[[ Page text open ]]

RADOS objects are not merely data containers: The also provide synchronization, locking, and access to a key value database. The data portion has file like operations.

Data

The following operations are to the data part of the object, which can contain arbitrary byte data.

Synchronous

  • create
  • remove
  • write
  • write_full - Write full object. May overwrite if exists.
  • clone_range - Copy part of an object to another
  • append
  • read
  • truncate
  • zero - Overwrite part of the object with zeros
  • stat - Get size and MTime

Async

Most synchronous operations have asynchronous counterparts. Async operations use a callback mechanism to signal completion.

Misc

  • set_alloc_hint - Advise backend on expected object size

TMap

The TMap operations offer key/value-like access to the data part of the object. It was deprecated in favor of the Object Map API described below.

  • tmap_put
  • tmap_get
  • tmap_update
  • tmap_to_omap - Convert TMap to Object Map

Structured Data

Object Maps are basically a key/value database attached to the object name, that is not part of the regular data. Objects may have both Object Maps and regular data.

The difference between Object Maps, TMaps and Extended Attributes is subtle: See this mailinglist thread for more details.

Object Map

  • omap_get_vals
  • omap_get_keys
  • omap_get_header
  • omap_get_vals_by_keys
  • omap_set
  • omap_set_header
  • omap_clear
  • omap_rm_keys

Extended Attributes

Extended Attributes are similar to filesystem xattrs and behave much like them.

[[ Page text closed ]]
[[ Dataset excerpts open ]]

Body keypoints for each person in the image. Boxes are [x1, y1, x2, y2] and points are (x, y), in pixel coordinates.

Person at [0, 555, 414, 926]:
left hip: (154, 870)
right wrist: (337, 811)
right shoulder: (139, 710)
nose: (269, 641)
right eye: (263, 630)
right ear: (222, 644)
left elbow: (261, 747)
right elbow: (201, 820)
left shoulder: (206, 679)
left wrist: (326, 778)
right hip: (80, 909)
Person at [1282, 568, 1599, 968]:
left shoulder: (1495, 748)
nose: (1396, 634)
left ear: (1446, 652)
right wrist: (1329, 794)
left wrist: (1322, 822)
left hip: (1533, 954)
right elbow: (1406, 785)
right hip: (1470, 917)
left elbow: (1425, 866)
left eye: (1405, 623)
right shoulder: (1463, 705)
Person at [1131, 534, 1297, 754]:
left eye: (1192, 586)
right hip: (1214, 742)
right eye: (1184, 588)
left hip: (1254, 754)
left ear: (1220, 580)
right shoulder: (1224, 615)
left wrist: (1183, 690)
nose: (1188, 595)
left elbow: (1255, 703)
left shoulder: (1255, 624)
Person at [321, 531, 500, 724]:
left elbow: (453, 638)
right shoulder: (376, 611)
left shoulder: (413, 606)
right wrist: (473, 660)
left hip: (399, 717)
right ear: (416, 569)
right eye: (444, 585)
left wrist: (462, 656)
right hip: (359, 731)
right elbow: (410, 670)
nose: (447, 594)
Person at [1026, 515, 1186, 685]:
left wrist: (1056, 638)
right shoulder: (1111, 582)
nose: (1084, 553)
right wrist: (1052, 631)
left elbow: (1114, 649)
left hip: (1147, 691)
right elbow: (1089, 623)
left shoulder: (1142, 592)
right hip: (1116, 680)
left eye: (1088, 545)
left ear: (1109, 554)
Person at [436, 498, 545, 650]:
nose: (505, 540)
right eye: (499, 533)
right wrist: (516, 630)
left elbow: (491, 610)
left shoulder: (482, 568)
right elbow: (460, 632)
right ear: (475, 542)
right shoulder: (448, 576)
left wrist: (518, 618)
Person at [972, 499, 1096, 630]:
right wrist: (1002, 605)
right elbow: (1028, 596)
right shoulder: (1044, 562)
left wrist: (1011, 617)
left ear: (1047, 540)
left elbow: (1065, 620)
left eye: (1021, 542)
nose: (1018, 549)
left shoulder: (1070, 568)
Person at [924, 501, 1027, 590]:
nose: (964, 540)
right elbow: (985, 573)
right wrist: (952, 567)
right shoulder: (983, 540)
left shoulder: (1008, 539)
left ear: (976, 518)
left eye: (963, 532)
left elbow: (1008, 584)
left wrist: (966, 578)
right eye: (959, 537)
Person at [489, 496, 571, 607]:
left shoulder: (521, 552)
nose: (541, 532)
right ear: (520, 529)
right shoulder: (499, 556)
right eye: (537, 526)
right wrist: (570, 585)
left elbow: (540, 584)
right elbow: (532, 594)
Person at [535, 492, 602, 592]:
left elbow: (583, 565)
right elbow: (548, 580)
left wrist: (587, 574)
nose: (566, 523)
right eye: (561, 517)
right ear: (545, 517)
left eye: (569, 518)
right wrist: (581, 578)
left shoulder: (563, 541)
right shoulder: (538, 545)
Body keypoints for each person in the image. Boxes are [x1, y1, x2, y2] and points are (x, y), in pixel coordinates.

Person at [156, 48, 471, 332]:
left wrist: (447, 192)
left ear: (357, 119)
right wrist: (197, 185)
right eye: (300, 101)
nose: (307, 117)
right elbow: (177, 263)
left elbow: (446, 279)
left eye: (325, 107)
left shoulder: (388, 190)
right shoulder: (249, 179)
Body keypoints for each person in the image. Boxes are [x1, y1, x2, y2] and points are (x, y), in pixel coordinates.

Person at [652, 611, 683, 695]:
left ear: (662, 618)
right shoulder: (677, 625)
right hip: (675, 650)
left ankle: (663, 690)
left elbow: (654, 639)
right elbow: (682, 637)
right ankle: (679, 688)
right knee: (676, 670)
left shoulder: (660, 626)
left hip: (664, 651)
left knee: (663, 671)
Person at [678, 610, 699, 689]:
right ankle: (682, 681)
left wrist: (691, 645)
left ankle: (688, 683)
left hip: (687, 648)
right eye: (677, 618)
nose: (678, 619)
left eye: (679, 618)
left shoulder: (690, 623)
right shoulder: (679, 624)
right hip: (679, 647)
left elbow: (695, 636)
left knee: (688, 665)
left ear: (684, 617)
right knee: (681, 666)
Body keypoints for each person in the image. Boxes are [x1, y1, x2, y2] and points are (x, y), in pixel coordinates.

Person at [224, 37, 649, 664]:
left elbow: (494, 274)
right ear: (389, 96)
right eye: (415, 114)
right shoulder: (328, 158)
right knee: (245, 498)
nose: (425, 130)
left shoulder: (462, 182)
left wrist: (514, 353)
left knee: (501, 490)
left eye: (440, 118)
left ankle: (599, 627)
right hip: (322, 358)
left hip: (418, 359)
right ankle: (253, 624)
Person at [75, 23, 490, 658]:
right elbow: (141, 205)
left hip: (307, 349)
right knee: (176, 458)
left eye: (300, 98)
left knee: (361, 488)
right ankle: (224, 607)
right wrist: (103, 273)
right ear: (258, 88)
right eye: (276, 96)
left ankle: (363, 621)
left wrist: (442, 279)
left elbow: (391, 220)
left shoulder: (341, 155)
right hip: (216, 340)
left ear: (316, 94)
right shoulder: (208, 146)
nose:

[[ Dataset excerpts closed ]]

Problem to solve | According to the text on RADOS objects, what replaced the deprecated TMap operations?

Answer for this exercise | The Object Map API.